I have discussed the issues that the hon. Gentleman raises with the organisations that represent blind and visually impaired people. He is quite right to suggest that one of the issues that we need to consider is how we maintain people in employment when their vision is deteriorating, as it does for many working people. He can be assured that we are working to ensure that people are maintained in employment for as long as possible, because one of the major issues that we face is that, if people drop out of employment, it is far more difficult for them to move back into it.
When the Minister tries to get people back to work, which he is undoubtedly trying to do, will he take it a little bit easy on the older members of our society, such as miners and shipyard workers who are about the age of 60 who have most probably worked all their life in hard industry and are crippled with arthritis? One of my constituents is being chased to go back to work, and he is 61. I think that it is a bit much.
Of course we want to provide more support for those who are in greatest need. My hon. Friend may have seen that we announced last week that we will provide extra support for people who are the poorest and most disabled. People who are in the support group of the employment and support allowance will be an extra £16 a week better off. That shows that our reforms are about two things: helping people who can work back into work and providing more support for those who need more help.
Can the Secretary of State say why the number of people in severe poverty—5.2 million—is the highest that it has been in 27 years?
The hon. Gentleman keeps banging on about those figures, but he knows perfectly well that the Office for National Statistics has said that they are not reliable because the sample is too small. It is interesting to hear him talking in today’s questions, because I believe that, last week, he told The Guardian—his favourite paper—
Order. I must stop the Secretary of State. It is for him to give an account of his stewardship, not to talk about an hon. Member speaking to The Guardian.
Further to the earlier question from my hon. Friend the Member for Paisley and Renfrewshire, North (Jim Sheridan) about employers encouraging older people in the workplace, one in four of UK adults are, like me, over the age of 60; will the Minister say whether he believes that each tier of our right hon. Friend’s Government is adequately represented in that regard? Will he urge the Prime Minister to ensure that the special contribution of the over-60s is better reflected in future reshuffles?
Good question. I am sure that I can pass on my hon. Friend’s observations to the Prime Minister.
Will the Minister comment on grants of up to £3,000 to purchase vehicles being made available to foreign nationals working in the UK?
I am very happy to make inquiries into that matter. Obviously, we have a Motability scheme to support disabled people to drive. I do not think the matter the hon. Gentleman raises is one for my Department, but if he writes to me, I will be happy to look into it.
Will the Minister for Pensions Reform tell us how much better off pensioners are under this Government?

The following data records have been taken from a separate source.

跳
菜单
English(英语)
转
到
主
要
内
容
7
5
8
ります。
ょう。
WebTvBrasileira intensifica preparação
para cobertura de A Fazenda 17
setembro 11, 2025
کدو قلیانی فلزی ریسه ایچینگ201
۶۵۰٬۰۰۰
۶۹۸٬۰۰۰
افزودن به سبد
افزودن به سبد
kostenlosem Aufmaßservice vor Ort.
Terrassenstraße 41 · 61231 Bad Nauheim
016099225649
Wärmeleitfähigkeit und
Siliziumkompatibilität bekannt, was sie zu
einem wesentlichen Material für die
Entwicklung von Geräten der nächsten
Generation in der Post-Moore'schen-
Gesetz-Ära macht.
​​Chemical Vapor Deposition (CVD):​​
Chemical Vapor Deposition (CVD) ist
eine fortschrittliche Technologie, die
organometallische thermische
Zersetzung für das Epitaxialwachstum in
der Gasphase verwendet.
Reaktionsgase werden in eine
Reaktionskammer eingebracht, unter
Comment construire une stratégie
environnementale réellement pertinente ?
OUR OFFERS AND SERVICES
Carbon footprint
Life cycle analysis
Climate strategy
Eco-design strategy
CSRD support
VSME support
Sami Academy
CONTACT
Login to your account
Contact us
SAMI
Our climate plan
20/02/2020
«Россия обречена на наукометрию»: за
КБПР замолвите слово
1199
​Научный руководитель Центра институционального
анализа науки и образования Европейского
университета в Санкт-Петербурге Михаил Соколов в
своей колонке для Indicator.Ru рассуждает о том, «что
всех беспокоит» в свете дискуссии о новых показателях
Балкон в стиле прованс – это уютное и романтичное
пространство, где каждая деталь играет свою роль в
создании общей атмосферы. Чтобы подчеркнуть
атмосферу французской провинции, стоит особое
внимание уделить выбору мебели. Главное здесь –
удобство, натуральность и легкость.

There is a bit of a difficulty for the following reason. We have been quoting figures that the average pensioner household will be £1,500, or £29 a week, better off, but last week the Conservative party published its own document, which is well worth looking at—
Further to the question by my hon. Friend the Member for Tunbridge Wells (Greg Clark), the living in poverty figure is 5.2 million—that is an Office for National Statistics figure. Will the Secretary of State now answer my hon. Friend’s question, because he has passed the buck a number of times today?
Child poverty is down by 600,000, and pensioner poverty is down by more than 1 million. That is in contrast to the record of the Conservative Government, under whom both went up.

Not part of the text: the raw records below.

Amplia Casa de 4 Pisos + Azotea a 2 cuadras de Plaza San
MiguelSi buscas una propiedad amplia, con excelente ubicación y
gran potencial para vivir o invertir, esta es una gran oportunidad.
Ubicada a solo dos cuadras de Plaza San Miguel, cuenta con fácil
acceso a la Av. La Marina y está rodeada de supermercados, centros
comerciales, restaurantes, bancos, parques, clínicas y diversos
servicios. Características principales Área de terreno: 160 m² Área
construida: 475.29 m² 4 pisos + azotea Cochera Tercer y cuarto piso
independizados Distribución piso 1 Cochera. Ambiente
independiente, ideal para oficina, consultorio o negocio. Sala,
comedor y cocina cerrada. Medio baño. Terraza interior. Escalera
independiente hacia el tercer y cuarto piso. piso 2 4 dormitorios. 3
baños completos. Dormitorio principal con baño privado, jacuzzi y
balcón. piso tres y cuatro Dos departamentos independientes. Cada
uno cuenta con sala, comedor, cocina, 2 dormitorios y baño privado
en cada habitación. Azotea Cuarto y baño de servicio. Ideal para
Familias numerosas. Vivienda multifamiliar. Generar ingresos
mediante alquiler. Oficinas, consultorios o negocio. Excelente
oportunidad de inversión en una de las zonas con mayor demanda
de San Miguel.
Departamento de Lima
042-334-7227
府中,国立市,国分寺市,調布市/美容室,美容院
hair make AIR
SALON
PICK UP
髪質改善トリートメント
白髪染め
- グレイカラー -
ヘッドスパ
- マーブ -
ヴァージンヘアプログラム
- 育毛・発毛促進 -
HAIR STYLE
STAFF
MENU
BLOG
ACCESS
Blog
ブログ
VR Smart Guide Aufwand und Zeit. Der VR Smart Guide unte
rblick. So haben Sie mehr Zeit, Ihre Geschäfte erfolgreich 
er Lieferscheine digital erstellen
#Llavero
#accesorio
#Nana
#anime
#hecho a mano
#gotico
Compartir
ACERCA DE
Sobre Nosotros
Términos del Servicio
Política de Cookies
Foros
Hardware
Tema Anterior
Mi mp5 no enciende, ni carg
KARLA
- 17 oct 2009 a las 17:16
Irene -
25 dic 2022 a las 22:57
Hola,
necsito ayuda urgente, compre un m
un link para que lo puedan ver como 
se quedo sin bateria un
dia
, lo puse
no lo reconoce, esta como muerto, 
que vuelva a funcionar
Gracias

Last week, the Secretary of State made an announcement about the employment and support allowance. Will he tell the House how important that allowance will be, in giving both support to those who cannot work and help to those who can work?
That is exactly right. It will mean £16 more for the most disabled people. They will not be required to work, but as a consequence of the benefit changes we are introducing they will have much more support to get back into work, and much more income as well.